Nadeel kan zijn dat dit leidt tot een grotere concentratie van sociale huurwoningen. Het is ook mogelijk dat corporaties middeldure huurwoningen of betaalbare koopwoningen toevoegen. De martkttoets voor het bouwen van niet-DAEB-woningen is sinds 2021 buiten werking gesteld en deze opschorting zal in elk geval deze kabinetsperiode gehandhaafd blijven. 

Voorbeelden/meer informatie:

Raamovereenkomst Den Haag / Haagse corporaties. Voor de individuele corporaties is dit vervolgens uitgewerkt in de prestatieafspraken: Prestatieafspraken Haag wonen 2021

De gemeente kan invloed uitoefenen op het bouwprogramma indien aanpassing van het bestemmingsplan vereist is.

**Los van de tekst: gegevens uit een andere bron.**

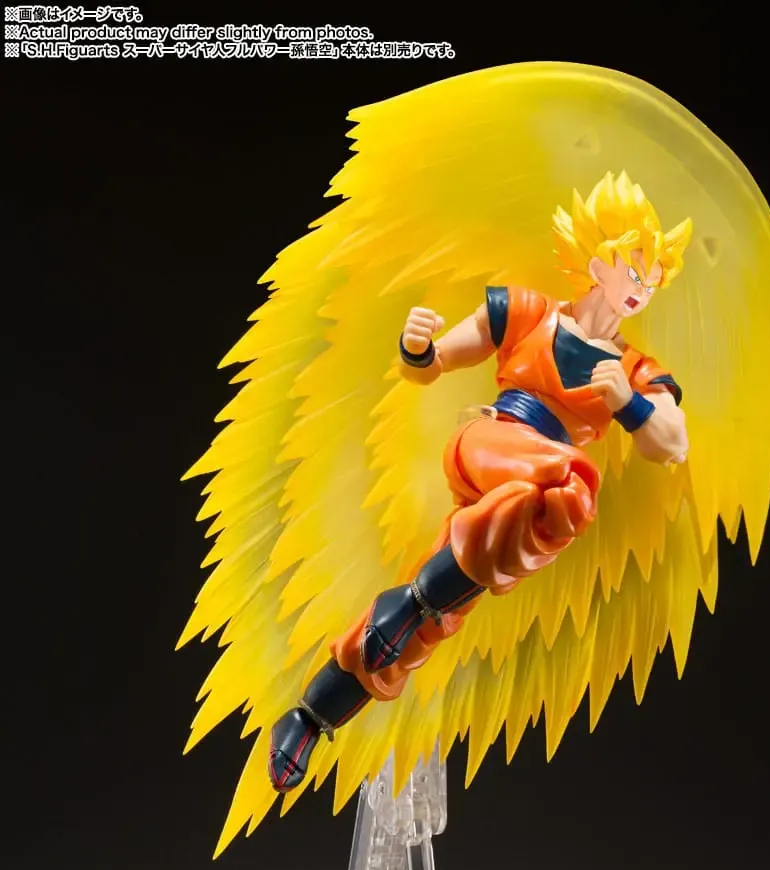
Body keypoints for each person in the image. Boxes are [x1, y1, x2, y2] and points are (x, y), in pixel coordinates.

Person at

Doorgaans zullen marktpartij en gemeente in onderhandeling treden met de bedoeling om overeenstemming te bereiken in een anterieure overeenkomst.

Naast prijssegmenten en kwaliteit komen ook andere onderwerpen aan bod (o.a. stedenbouw, parkeren, duurzaamheid). Hoe meer wensen een gemeente heeft, hoe lastiger het zal zijn tot overeenstemming te komen. Vooral als voor de grond een hoge prijs is betaald, kan het verdienmodel van de marktpartij onder druk komen. Ook t.o.v. marktpartijen staat de gemeente sterker als het nieuwbouwbeleid helder is vastgelegd in onder meer een woonvisie. Zo weet de marktpartij tijdig waar zij aan toe is en kan zij daar rekening mee houden.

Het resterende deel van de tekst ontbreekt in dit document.